Source document:
- - - - - - -

I'm confused by the ending of this article. It seems like two mutually exclusive outcomes happened.

> The court held that the landing gear certified and sold by Bell Helicopter on its Model 429 helicopter, namely the Production Gear, does not infringe the Eurocopter patent. The court invalidated all but one claim of Eurocopter’s patent. Bell Helicopter is, therefore, free to continue all use and sales of its Model 429 helicopter with its existing landing gear.

So it doesn't infringe and they can continue to use the landing gear. But then

> In addition to awarding to Eurocopter damages and punitive damages, the judge also issued an injunction enjoining Bell from manufacturing, using, or selling the infringing landing gear, and also ordered Bell to destroy all infringing landing gears in its possession.

What? I'm clearly missing something here.

- - - - - - -

Data provided:
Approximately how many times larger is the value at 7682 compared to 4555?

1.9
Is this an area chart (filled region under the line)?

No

- - - - - - -

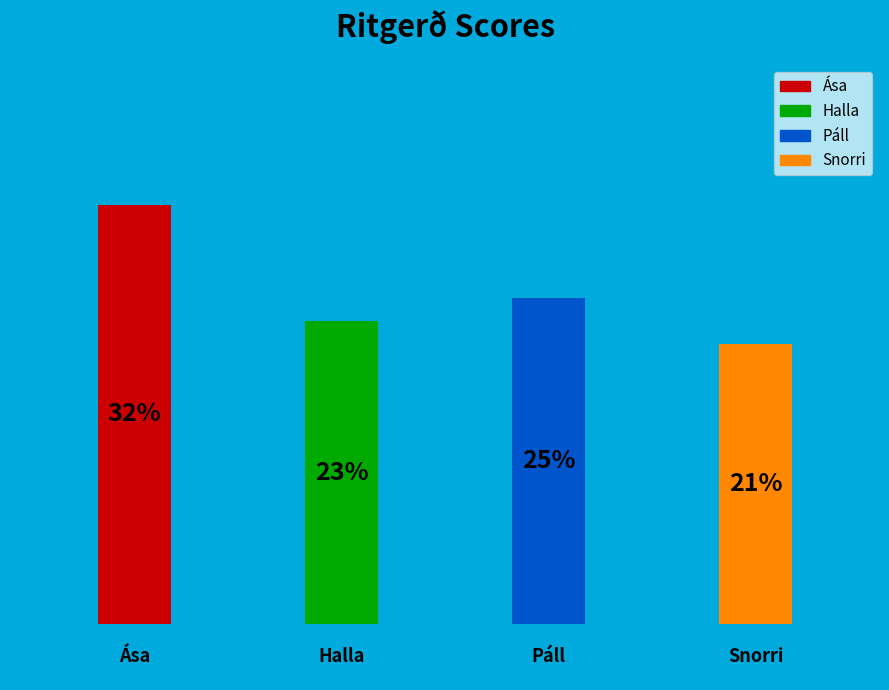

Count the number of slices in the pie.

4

- - - - - - -

Tasks to complete:
1. Answer these about the post on the Bell and Eurocopter landing gear case:
(a) What name is given to the landing gear that Bell Helicopter certified and sold on its Model 429?
(b) How many claims of Eurocopter's patent did the court leave standing?
(c) What did the judge order Bell to do with the infringing landing gears in its possession?
2. Please write out the part of the post on the Bell and Eurocopter landing gear case, everything from "So it doesn't" down to "missing something here.".
3. Extend the post on the Bell and Eurocopter landing gear case, picking up after its final sentence.

Responses to the exercise:
1.
(a) The Production Gear
(b) One
(c) Destroy them

2.
So it doesn't infringe and they can continue to use the landing gear. But then

> In addition to awarding to Eurocopter damages and punitive damages, the judge also issued an injunction enjoining Bell from manufacturing, using, or selling the infringing landing gear, and also ordered Bell to destroy all infringing landing gears in its possession.

What? I'm clearly missing something here.

3.
The first gear that Bell made was clearly a copy of Eurocopter's, though they claimed otherwise, and because of this they couldn't / didn't want to move on with certification and production. A lot of this can be considered as not being patent infrigement (development and experimentation, prior art claims...).

They slightly modified the gear on the production models. Eurocopter claimed the slightly modified gear is essentially the same (likely true) and thus still infringes on the patent (the court ruled otherwise).

The judge said the new modified gear is okay but ordered the old ones to be destroyed.

A Pyrrhic tactical victory for Eurocopter (kept their patent at great cost) and a strategic defeat (as Bell is essentially still selling their tech).